Look in the listing below for the line that has "0.05的样本用于后续分", then return it and each following line up to and including the one with "Centrifuge vial prior", exactly and without pictures.

Given information below:

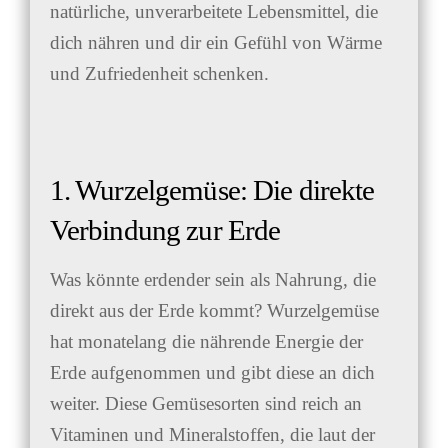
natürliche, unverarbeitete Lebensmittel, die
dich nähren und dir ein Gefühl von Wärme
und Zufriedenheit schenken.
1. Wurzelgemüse: Die direkte
Verbindung zur Erde
Was könnte erdender sein als Nahrung, die
direkt aus der Erde kommt? Wurzelgemüse
hat monatelang die nährende Energie der
Erde aufgenommen und gibt diese an dich
weiter. Diese Gemüsesorten sind reich an
Vitaminen und Mineralstoffen, die laut der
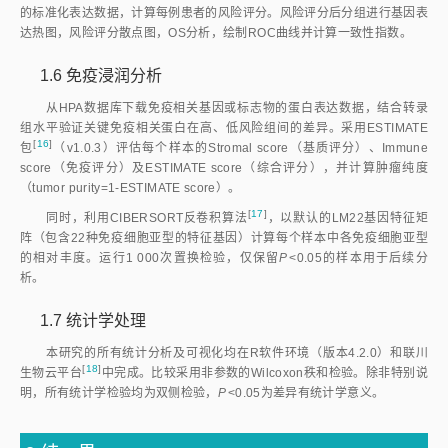
的标准化表达数据，计算每例患者的风险评分。风险评分后分组进行基因表
达热图，风险评分散点图，OS分析，绘制ROC曲线并计算一致性指数。
1.6 免疫浸润分析
从HPA数据库下载免疫相关基因或标志物的蛋白表达数据，结合转录
组水平验证关键免疫相关蛋白在高、低风险组间的差异。采用ESTIMATE
[
16
]
包
（v1.0.3）评估每个样本的Stromal score（基质评分）、Immune
score（免疫评分）及ESTIMATE score（综合评分），并计算肿瘤纯度
（tumor purity=1-ESTIMATE score）。
[
17
]
同时，利用CIBERSORT反卷积算
法
，以默认的LM22基因特征矩
阵（包含22种免疫细胞亚型的特征基因）计算每个样本中各免疫细胞亚型
的相对丰度。运行1 000次置换检验，仅保留
P
<
0.05的样本用于后续分
析。
1.7 统计学处理
本研究的所有统计分析及可视化均在R软件环境（版本4.2.0）和联川
[
18
]
生物云平
台
中完成。比较采用非参数的Wilcoxon秩和检验。除非特别说
明，所有统计学检验均为双侧检验，
P
<
0.05为差异有统计学意义。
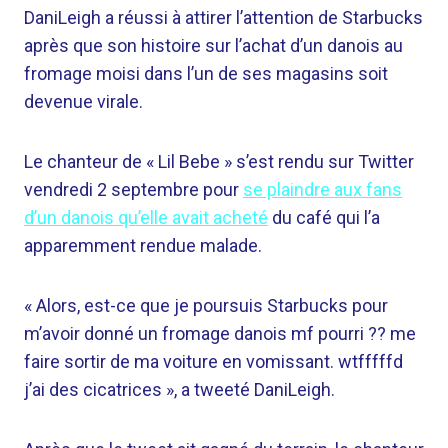
DaniLeigh a réussi à attirer l’attention de Starbucks
après que son histoire sur l’achat d’un danois au
fromage moisi dans l’un de ses magasins soit
devenue virale.
Le chanteur de « Lil Bebe » s’est rendu sur Twitter
vendredi 2 septembre pour
se plaindre aux fans
d’un danois qu’elle avait acheté
du café qui l’a
apparemment rendue malade.
« Alors, est-ce que je poursuis Starbucks pour
m’avoir donné un fromage danois mf pourri ?? me
faire sortir de ma voiture en vomissant. wtfffffd
j’ai des cicatrices », a tweeté DaniLeigh.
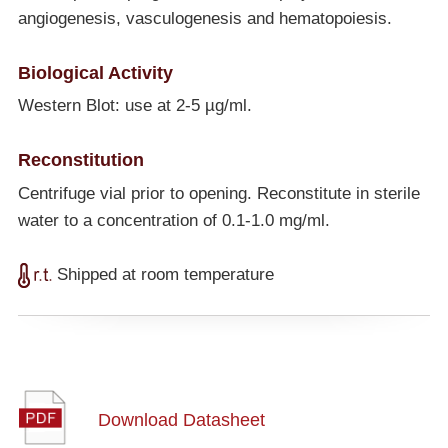
angiogenesis, vasculogenesis and hematopoiesis.
Biological Activity
Western Blot: use at 2-5 µg/ml.
Reconstitution
Centrifuge vial prior to opening. Reconstitute in sterile
water to a concentration of 0.1-1.0 mg/ml.
Shipped at room temperature
Download Datasheet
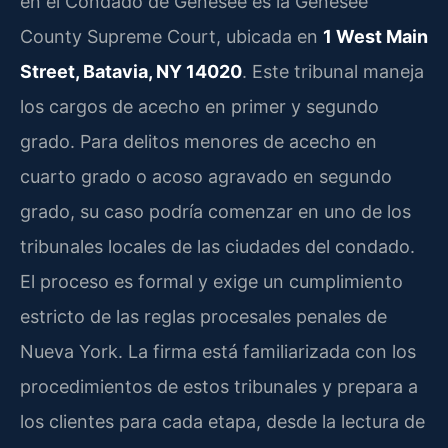
en el Condado de Genesee es la
Genesee
County Supreme Court
, ubicada en
1 West Main
Street, Batavia, NY 14020
. Este tribunal maneja
los cargos de acecho en primer y segundo
grado. Para delitos menores de acecho en
cuarto grado o acoso agravado en segundo
grado, su caso podría comenzar en uno de los
tribunales locales de las ciudades del condado.
El proceso es formal y exige un cumplimiento
estricto de las reglas procesales penales de
Nueva York. La firma está familiarizada con los
procedimientos de estos tribunales y prepara a
los clientes para cada etapa, desde la lectura de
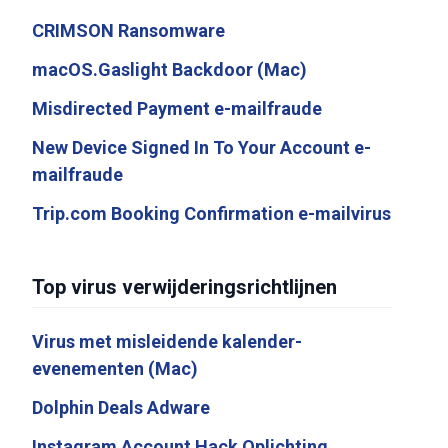
CRIMSON Ransomware
macOS.Gaslight Backdoor (Mac)
Misdirected Payment e-mailfraude
New Device Signed In To Your Account e-
mailfraude
Trip.com Booking Confirmation e-mailvirus
Top virus verwijderingsrichtlijnen
Virus met misleidende kalender-
evenementen (Mac)
Dolphin Deals Adware
Instagram Account Hack Oplichting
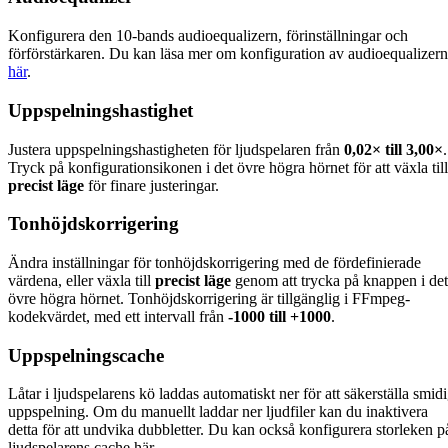
Konfigurera den 10-bands audioequalizern, förinställningar och
förförstärkaren. Du kan läsa mer om konfiguration av audioequalizern
här
.
Uppspelningshastighet
Justera uppspelningshastigheten för ljudspelaren från
0,02× till 3,00×
.
Tryck på konfigurationsikonen i det övre högra hörnet för att växla till
precist läge
för finare justeringar.
Tonhöjdskorrigering
Ändra inställningar för tonhöjdskorrigering med de fördefinierade
värdena, eller växla till
precist läge
genom att trycka på knappen i det
övre högra hörnet. Tonhöjdskorrigering är tillgänglig i FFmpeg-
kodekvärdet, med ett intervall från
-1000 till +1000
.
Uppspelningscache
Låtar i ljudspelarens kö laddas automatiskt ner för att säkerställa smid
uppspelning. Om du manuellt laddar ner ljudfiler kan du inaktivera
detta för att undvika dubbletter. Du kan också konfigurera storleken p
ljudspelarens cache här.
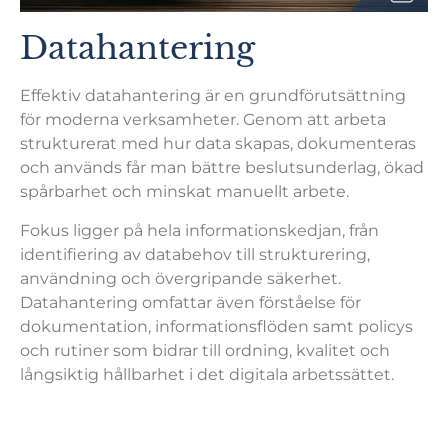
Datahantering
Effektiv datahantering är en grundförutsättning
för moderna verksamheter. Genom att arbeta
strukturerat med hur data skapas, dokumenteras
och används får man bättre beslutsunderlag, ökad
spårbarhet och minskat manuellt arbete.
Fokus ligger på hela informationskedjan, från
identifiering av databehov till strukturering,
användning och övergripande säkerhet.
Datahantering omfattar även förståelse för
dokumentation, informationsflöden samt policys
och rutiner som bidrar till ordning, kvalitet och
långsiktig hållbarhet i det digitala arbetssättet.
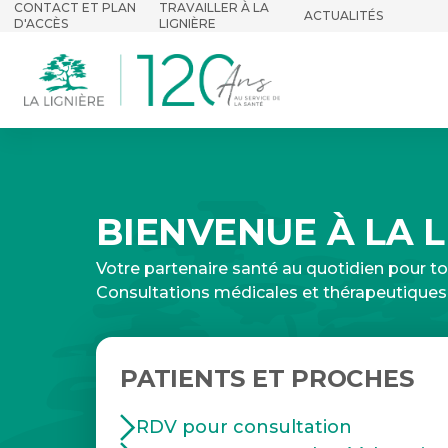
CONTACT ET PLAN
TRAVAILLER À LA
ACTUALITÉS
D'ACCÈS
LIGNIÈRE
BIENVENUE À LA L
Votre partenaire santé au quotidien pour to
Consultations médicales et thérapeutiques,
PATIENTS ET PROCHES
RDV pour consultation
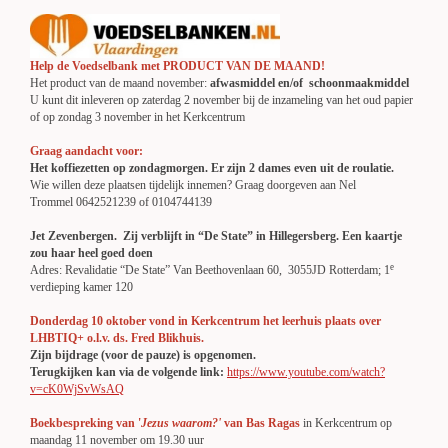
Help de Voedselbank met PRODUCT VAN DE MAAND!
Het product van de maand november:
afwasmiddel en
/of schoonmaakmiddel
U kunt dit inleveren op zaterdag 2 november bij de inzameling van het oud papier
of op zondag 3 november in het Kerkcentrum
Graag aandacht voor:
Het koffiezetten op zondagmorgen. Er zijn 2 dames even uit de roulatie.
Wie willen deze plaatsen tijdelijk innemen? Graag doorgeven aan Nel
Trommel 0642521239 of 0104744139
Jet Zevenbergen. Zij verblijft in “De State” in Hillegersberg. Een kaartje
zou haar heel goed doen
e
Adres: Revalidatie “De State” Van Beethovenlaan 60, 3055JD Rotterdam; 1
verdieping kamer 120
Donderdag 10 oktober vond in Kerkcentrum het leerhuis plaats over
LHBTIQ+ o.l.v. ds. Fred Blikhuis.
Zijn bijdrage (voor de pauze) is opgenomen.
Terugkijken kan via de volgende link:
https://www.youtube.com/watch?
v=cK0WjSvWsAQ
Boekbespreking van '
Jezus waarom?'
van Bas Ragas
in Kerkcentrum op
maandag 11 november om 19.30 uur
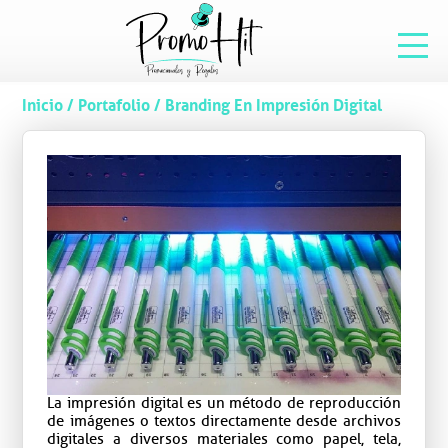
Inicio
/
Portafolio
/
Branding En Impresión Digital
La impresión digital es un método de reproducción
de imágenes o textos directamente desde archivos
digitales a diversos materiales como papel, tela,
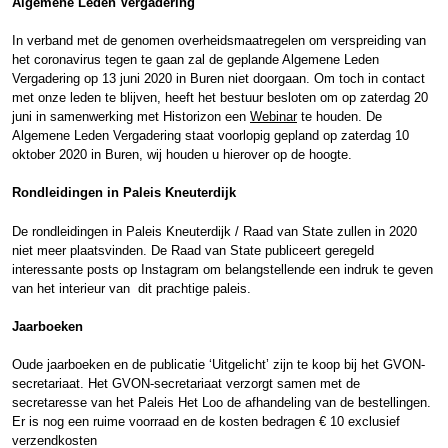
Algemene Leden Vergadering
In verband met de genomen overheidsmaatregelen om verspreiding van
het coronavirus tegen te gaan zal de geplande Algemene Leden
Vergadering op 13 juni 2020 in Buren niet doorgaan. Om toch in contact
met onze leden te blijven, heeft het bestuur besloten om op zaterdag 20
juni in samenwerking met Historizon een
Webinar
te houden. De
Algemene Leden Vergadering staat voorlopig gepland op zaterdag 10
oktober 2020 in Buren, wij houden u hierover op de hoogte.
Rondleidingen in Paleis Kneuterdijk
De rondleidingen in Paleis Kneuterdijk / Raad van State zullen in 2020
niet meer plaatsvinden. De Raad van State publiceert geregeld
interessante posts op Instagram om belangstellende een indruk te geven
van het interieur van dit prachtige paleis.
Jaarboeken
Oude jaarboeken en de publicatie ‘Uitgelicht’ zijn te koop bij het GVON-
secretariaat. Het GVON-secretariaat verzorgt samen met de
secretaresse van het Paleis Het Loo de afhandeling van de bestellingen.
Er is nog een ruime voorraad en de kosten bedragen € 10 exclusief
verzendkosten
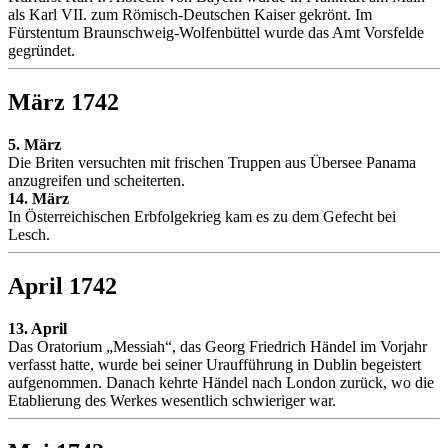
als Karl VII. zum Römisch-Deutschen Kaiser gekrönt. Im
Fürstentum Braunschweig-Wolfenbüttel wurde das Amt Vorsfelde
gegründet.
März 1742
5. März
Die Briten versuchten mit frischen Truppen aus Übersee Panama
anzugreifen und scheiterten.
14. März
In Österreichischen Erbfolgekrieg kam es zu dem Gefecht bei
Lesch.
April 1742
13. April
Das Oratorium „Messiah“, das Georg Friedrich Händel im Vorjahr
verfasst hatte, wurde bei seiner Uraufführung in Dublin begeistert
aufgenommen. Danach kehrte Händel nach London zurück, wo die
Etablierung des Werkes wesentlich schwieriger war.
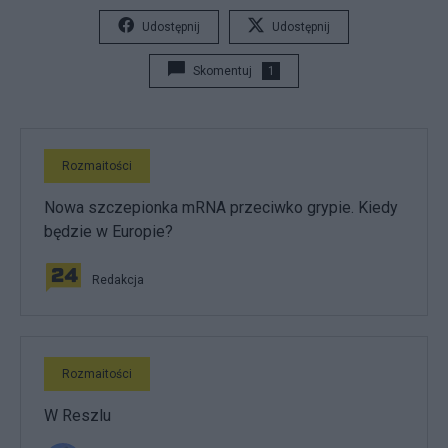
Udostępnij
Udostępnij
Skomentuj
1
Rozmaitości
Nowa szczepionka mRNA przeciwko grypie. Kiedy
będzie w Europie?
Redakcja
Rozmaitości
W Reszlu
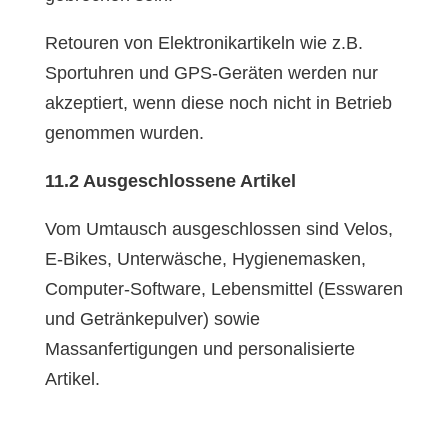
Retouren von Elektronikartikeln wie z.B.
Sportuhren und GPS-Geräten werden nur
akzeptiert, wenn diese noch nicht in Betrieb
genommen wurden.
11.2 Ausgeschlossene Artikel
Vom Umtausch ausgeschlossen sind Velos,
E-Bikes, Unterwäsche, Hygienemasken,
Computer-Software, Lebensmittel (Esswaren
und Getränkepulver) sowie
Massanfertigungen und personalisierte
Artikel.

End of Given information.

• [Exercise answer]:
0.05的样本用于后续分
析。
1.7 统计学处理
本研究的所有统计分析及可视化均在R软件环境（版本4.2.0）和联川
[
18
]
生物云平
台
中完成。比较采用非参数的Wilcoxon秩和检验。除非特别说
明，所有统计学检验均为双侧检验，
P
<
0.05为差异有统计学意义。
DaniLeigh a réussi à attirer l’attention de Starbucks
après que son histoire sur l’achat d’un danois au
fromage moisi dans l’un de ses magasins soit
devenue virale.
Le chanteur de « Lil Bebe » s’est rendu sur Twitter
vendredi 2 septembre pour
se plaindre aux fans
d’un danois qu’elle avait acheté
du café qui l’a
apparemment rendue malade.
« Alors, est-ce que je poursuis Starbucks pour
m’avoir donné un fromage danois mf pourri ?? me
faire sortir de ma voiture en vomissant. wtfffffd
j’ai des cicatrices », a tweeté DaniLeigh.
angiogenesis, vasculogenesis and hematopoiesis.
Biological Activity
Western Blot: use at 2-5 µg/ml.
Reconstitution
Centrifuge vial prior to opening. Reconstitute in sterile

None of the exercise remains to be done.